**JOB ITEM:** Begin at the top of the records below and return each line exactly through the line with "Λαϊκές Αγορές". Skip pictures.

[Stored data entries]
-- Opening Marker --
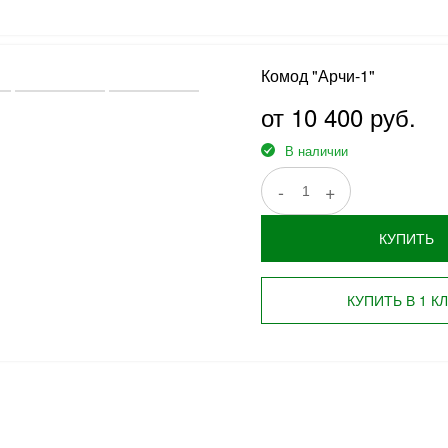
Комод "Арчи-1"
от 10 400 руб.
В наличии
-
+
КУПИТЬ
КУПИТЬ В 1 К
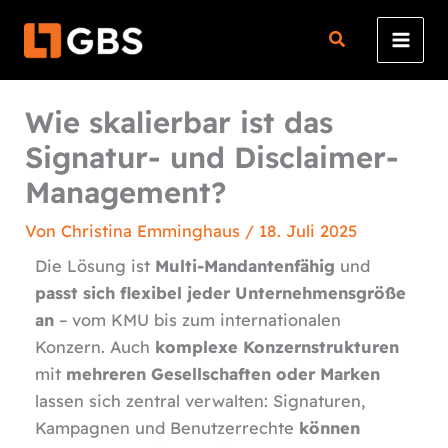
Zum
Inhalt
springen
Wie skalierbar ist das
Signatur- und Disclaimer-
Management?
Von
Christina Emminghaus
/
18. Juli 2025
Die Lösung ist
Multi-Mandantenfähig
und
passt sich flexibel jeder Unternehmensgröße
an
– vom KMU bis zum internationalen
Konzern. Auch
komplexe Konzernstrukturen
mit
mehreren Gesellschaften oder Marken
lassen sich zentral verwalten: Signaturen,
Kampagnen und Benutzerrechte
können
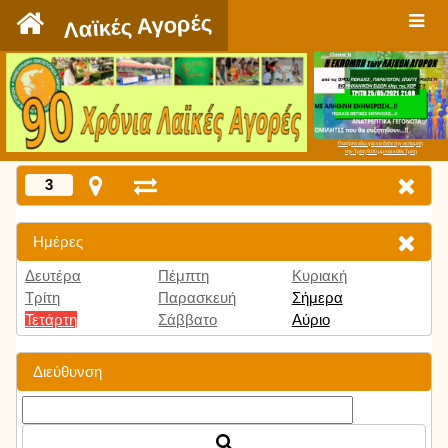
`
Λαϊκές Αγορές
Πατήστε εδώ για να δείτε την εκπομπή
την Τρίτη 9:00 μμ και κάθε Τρίτη
3
Ημέρες
Δευτέρα
Πέμπτη
Κυριακή
Τρίτη
Παρασκευή
Σήμερα
Τετάρτη
Σάββατο
Αύριο
Διεύθυνση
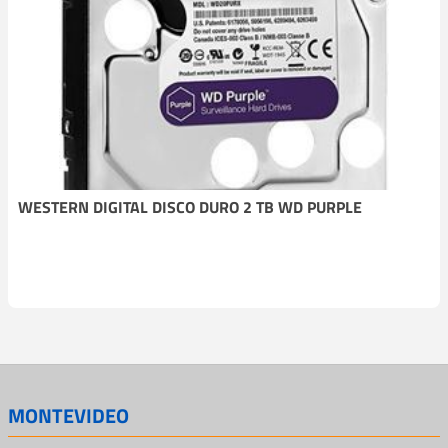
WESTERN DIGITAL DISCO DURO 2 TB WD PURPLE
MONTEVIDEO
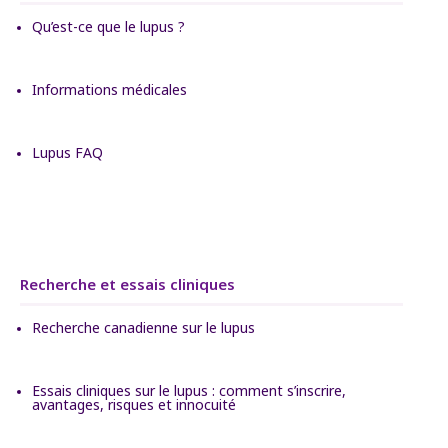
Qu’est-ce que le lupus ?
Informations médicales
Lupus FAQ
Recherche et essais cliniques
Recherche canadienne sur le lupus
Essais cliniques sur le lupus : comment s’inscrire,
avantages, risques et innocuité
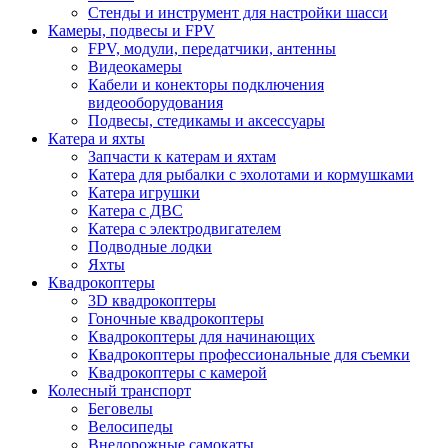
Стенды и инструмент для настройки шасси
Камеры, подвесы и FPV
FPV, модули, передатчики, антенны
Видеокамеры
Кабели и конекторы подключения
видеооборудования
Подвесы, стедикамы и аксессуары
Катера и яхты
Запчасти к катерам и яхтам
Катера для рыбалки с эхолотами и кормушками
Катера игрушки
Катера с ДВС
Катера с электродвигателем
Подводные лодки
Яхты
Квадрокоптеры
3D квадрокоптеры
Гоночные квадрокоптеры
Квадрокоптеры для начинающих
Квадрокоптеры профессиональные для съемки
Квадрокоптеры с камерой
Колесный транспорт
Беговелы
Велосипеды
Внедорожные самокаты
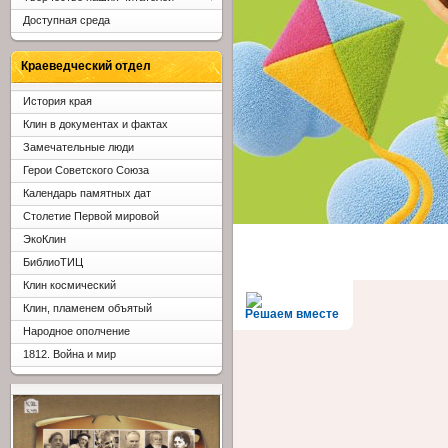
Доступная среда
Краеведческий отдел
История края
Клин в документах и фактах
Замечательные люди
Герои Советского Союза
Календарь памятных дат
Столетие Первой мировой
ЭкоКлин
БиблиоТИЦ
Клин космический
Клин, пламенем объятый
Решаем вместе
Народное ополчение
1812. Война и мир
-- Closing Marker --
**TASK RESPONSE:**
Комод "Арчи-1"
от 10 400 руб.
В наличии
-
+
КУПИТЬ
КУПИТЬ В 1 К
Zum
Inhalt
springen
Wie skalierbar ist das
Signatur- und Disclaimer-
Management?
Von
Christina Emminghaus
/
18. Juli 2025
Die Lösung ist
Multi-Mandantenfähig
und
passt sich flexibel jeder Unternehmensgröße
an
– vom KMU bis zum internationalen
Konzern. Auch
komplexe Konzernstrukturen
mit
mehreren Gesellschaften oder Marken
lassen sich zentral verwalten: Signaturen,
Kampagnen und Benutzerrechte
können
`
Λαϊκές Αγορές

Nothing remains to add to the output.